▶ EXTRAIT DU TEXTE:
______________________________

Fra Angelico da Fiesole, ou plutôt Giovanni Guido, était né en 1387 à Vicchio, petit village du Mugello, situé à vingt milles de Florence et voisin du hameau où Giotto avait vu le jour cent onze ans auparavant[1].

Le père de Giovanni était laboureur, et peut-être, comme le berger de Vespignano, l’enfant de Vicchio se livra-t-il d’abord à quelques obscurs essais d’imitation, tandis que paissaient les chèvres confiées à sa garde. Qui fut pour lui un autre Cimabue ? C’est ce qu’on ignore et ce qu’il est même impossible de conjecturer ; mais ne serait-on pas autorisé à dire que l’aspect du pays où s’écoula l’enfance des deux grands peintres eut sur le caractère de leur talent une action positive, bien que d’espèce fort dissemblable ? Les lignes robustes, reflet imposant des montagnes du Mugello, auront laissé dans l’âme de Giotto, accessible surtout au sentiment de la majesté divine, des images éternelles de grandeur et de force, tandis que, plus portée à adorer Dieu dans sa mansuétude qu’à l’envisager dans sa colère, l’imagination de Giovanni s’est pénétrée de la poésie plus douce que respire aussi cette nature. Dans ces belles vallées de l’Apennin qu’habitent à la fois les aigles et les cygnes, où l’un n’avait contemplé que cimes altières et vastes solitudes, l’autre devait se plaire aux lieux fleuris et abrités ; mais, diversement sollicités par l’idéal, tous deux reçurent au sein de la même contrée des impressions qui ne s’effacèrent plus.

______________________________

▶ CONSIGNES:
a. Recopiez tel quel le passage sur Fra Angelico, de la partie qui s'ouvre sur les mots « Fra Angelico da » jusqu'à celle qui se termine par « onze ans auparavant[1]. ».
b. Reportez toutes les lignes qui contiennent la chaîne « ouvertes », en respectant la casse.
Le texte et les lignes n'ont aucun lien entre eux.

▶ DONNÉES FOURNIES:
______________________________

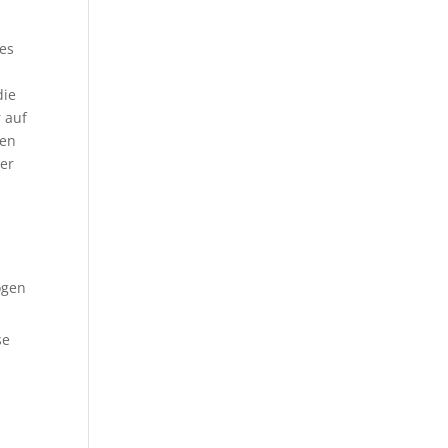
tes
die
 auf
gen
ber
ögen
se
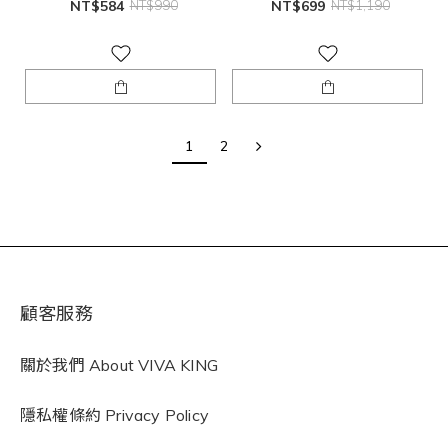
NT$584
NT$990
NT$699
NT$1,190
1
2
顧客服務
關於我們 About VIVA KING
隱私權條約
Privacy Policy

______________________________

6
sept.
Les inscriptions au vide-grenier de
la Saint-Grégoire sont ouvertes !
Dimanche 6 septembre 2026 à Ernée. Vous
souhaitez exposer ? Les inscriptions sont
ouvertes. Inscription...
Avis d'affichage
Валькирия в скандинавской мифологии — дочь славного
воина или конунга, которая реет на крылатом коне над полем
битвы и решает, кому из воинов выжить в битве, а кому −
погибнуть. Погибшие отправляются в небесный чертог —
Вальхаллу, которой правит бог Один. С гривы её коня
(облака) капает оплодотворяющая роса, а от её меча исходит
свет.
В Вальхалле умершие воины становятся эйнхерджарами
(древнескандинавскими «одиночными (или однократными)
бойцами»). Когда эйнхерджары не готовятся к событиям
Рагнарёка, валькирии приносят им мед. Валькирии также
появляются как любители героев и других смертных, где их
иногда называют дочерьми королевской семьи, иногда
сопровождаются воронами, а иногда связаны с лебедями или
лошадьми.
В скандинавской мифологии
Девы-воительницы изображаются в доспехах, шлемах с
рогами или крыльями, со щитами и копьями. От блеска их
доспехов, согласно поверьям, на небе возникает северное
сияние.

______________________________

▶ RÉPONSES PAR POINT:
a.
Fra Angelico da Fiesole, ou plutôt Giovanni Guido, était né en 1387 à Vicchio, petit village du Mugello, situé à vingt milles de Florence et voisin du hameau où Giotto avait vu le jour cent onze ans auparavant[1].

b.
la Saint-Grégoire sont ouvertes !
ouvertes. Inscription...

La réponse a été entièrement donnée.